▶ **Source text**:
It was cool stuff. I particularly enjoyed researching the relationships between the U.S. and Latin American countries - disparities of wealth, legal and illegal trade, and the cultural factors (like a history of colonization) that kept the enduring power structures in place. Those were the things I was interested in at the time, having had the privilege of participating in a summer volunteer program in Costa Rica and a semester abroad in Mexico. I saw myself living a very different life in these new places, and I wanted to understand and expose the things I had seen.

I realized recently that I still do this, but I now call it something else. I now call it art. Observing the lives of others, analyzing my own life, and telling stories that I believe to be somewhat universal, with the hope that perhaps there will be one reader who'll see their own personal history a bit more clearly - this is the goal I have for my "art".

The artists I most appreciate are those who have captured a very universal feeling in a way that helps me understand myself, and embrace my humanity. Here's a great quote that I have been mulling over in my head since I read it on a poster in Batesville, Arkansas about a month ago:

"I write because I believe poetry has the power to change our emotional lives."
- Andrea Hollander Budy

11/9/07

switch-back

I have been working on a different blog lately, but the time has come to move back.

3/14/07

The Not-For-Profit Human

Something about working at the music school - a non-profit org with a mission and vision that I strongly support - has gotten me thinking about my lifelong goals in a new light.

Before, at the corporate job, I had some personal short-term goals: learn how large businesses operate, learn the theory behind financial modeling, develop basic management skills, etc. But when I thought about my role in the company in the broadest sense, I realized that their understanding of my contributions was far simpler than mine: train her to make money for the executives. Without realizing it, my dedication of time and energy went more toward furthering the lifelong goals of a few people I had never met, than it did toward developing and meeting my own goals.

▶ **Written instruction 1**: Turn the records, starting at the line that contains "common name: Spotless oakblue" and ending at the last line of the records, into a Markdown table with the columns "No." and "Line", leaving out any blank lines.

▶ **Exercise data**:

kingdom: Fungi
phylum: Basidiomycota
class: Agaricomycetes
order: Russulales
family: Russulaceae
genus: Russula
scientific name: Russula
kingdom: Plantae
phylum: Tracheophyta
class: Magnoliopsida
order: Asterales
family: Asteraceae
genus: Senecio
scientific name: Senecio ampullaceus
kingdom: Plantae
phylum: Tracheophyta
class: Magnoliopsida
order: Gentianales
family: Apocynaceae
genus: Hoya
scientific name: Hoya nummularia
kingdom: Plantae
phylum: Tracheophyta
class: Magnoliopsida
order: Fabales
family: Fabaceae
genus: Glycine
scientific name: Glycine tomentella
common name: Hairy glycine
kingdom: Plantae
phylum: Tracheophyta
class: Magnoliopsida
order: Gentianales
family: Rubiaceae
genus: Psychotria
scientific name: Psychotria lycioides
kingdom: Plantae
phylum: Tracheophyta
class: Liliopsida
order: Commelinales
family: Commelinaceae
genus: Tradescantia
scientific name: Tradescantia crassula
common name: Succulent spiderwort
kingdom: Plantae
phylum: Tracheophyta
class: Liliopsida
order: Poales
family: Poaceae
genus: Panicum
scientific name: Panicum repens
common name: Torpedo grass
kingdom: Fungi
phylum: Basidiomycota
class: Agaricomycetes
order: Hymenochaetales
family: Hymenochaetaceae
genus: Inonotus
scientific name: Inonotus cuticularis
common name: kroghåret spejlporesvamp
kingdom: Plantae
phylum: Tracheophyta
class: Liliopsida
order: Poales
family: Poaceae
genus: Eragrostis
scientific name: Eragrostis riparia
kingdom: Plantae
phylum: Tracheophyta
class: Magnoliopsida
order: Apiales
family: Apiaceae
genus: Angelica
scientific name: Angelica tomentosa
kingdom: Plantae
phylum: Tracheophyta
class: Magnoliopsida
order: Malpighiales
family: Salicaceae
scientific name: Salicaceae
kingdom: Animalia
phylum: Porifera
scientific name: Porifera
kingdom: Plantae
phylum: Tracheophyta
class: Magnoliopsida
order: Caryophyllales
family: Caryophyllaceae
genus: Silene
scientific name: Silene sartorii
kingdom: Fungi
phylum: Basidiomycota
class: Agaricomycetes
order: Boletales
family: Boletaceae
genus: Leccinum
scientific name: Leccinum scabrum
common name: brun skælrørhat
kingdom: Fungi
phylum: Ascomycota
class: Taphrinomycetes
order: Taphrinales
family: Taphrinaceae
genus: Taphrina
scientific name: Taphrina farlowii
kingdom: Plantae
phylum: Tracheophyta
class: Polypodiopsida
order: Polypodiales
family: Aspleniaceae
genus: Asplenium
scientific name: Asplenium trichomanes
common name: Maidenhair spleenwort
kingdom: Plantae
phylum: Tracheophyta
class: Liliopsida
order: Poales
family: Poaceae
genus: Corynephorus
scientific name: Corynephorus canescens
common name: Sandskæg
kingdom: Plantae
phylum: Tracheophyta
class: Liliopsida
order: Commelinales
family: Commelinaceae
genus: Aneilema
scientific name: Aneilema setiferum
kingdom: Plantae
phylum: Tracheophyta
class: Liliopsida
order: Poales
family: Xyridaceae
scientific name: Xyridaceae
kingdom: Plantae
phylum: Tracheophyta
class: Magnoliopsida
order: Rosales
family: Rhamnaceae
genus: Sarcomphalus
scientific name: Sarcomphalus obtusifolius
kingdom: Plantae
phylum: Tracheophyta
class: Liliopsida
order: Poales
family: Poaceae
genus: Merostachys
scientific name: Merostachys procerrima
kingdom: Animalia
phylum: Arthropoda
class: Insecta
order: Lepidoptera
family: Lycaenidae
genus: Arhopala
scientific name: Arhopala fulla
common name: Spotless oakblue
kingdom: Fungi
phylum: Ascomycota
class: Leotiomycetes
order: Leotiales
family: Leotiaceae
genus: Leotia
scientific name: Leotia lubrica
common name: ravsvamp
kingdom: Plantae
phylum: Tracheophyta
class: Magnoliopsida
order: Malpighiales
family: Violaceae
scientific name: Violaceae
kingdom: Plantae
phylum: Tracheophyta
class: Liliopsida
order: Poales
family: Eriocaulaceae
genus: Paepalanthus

▶ **Written instruction 2**: Name every country that the blog excerpt mentions.

▶ **Output 1**:
| No. | Line |
|---|---|
| 1 | common name: Spotless oakblue |
| 2 | kingdom: Fungi |
| 3 | phylum: Ascomycota |
| 4 | class: Leotiomycetes |
| 5 | order: Leotiales |
| 6 | family: Leotiaceae |
| 7 | genus: Leotia |
| 8 | scientific name: Leotia lubrica |
| 9 | common name: ravsvamp |
| 10 | kingdom: Plantae |
| 11 | phylum: Tracheophyta |
| 12 | class: Magnoliopsida |
| 13 | order: Malpighiales |
| 14 | family: Violaceae |
| 15 | scientific name: Violaceae |
| 16 | kingdom: Plantae |
| 17 | phylum: Tracheophyta |
| 18 | class: Liliopsida |
| 19 | order: Poales |
| 20 | family: Eriocaulaceae |
| 21 | genus: Paepalanthus |

▶ **Output 2**: U.S., Costa Rica, Mexico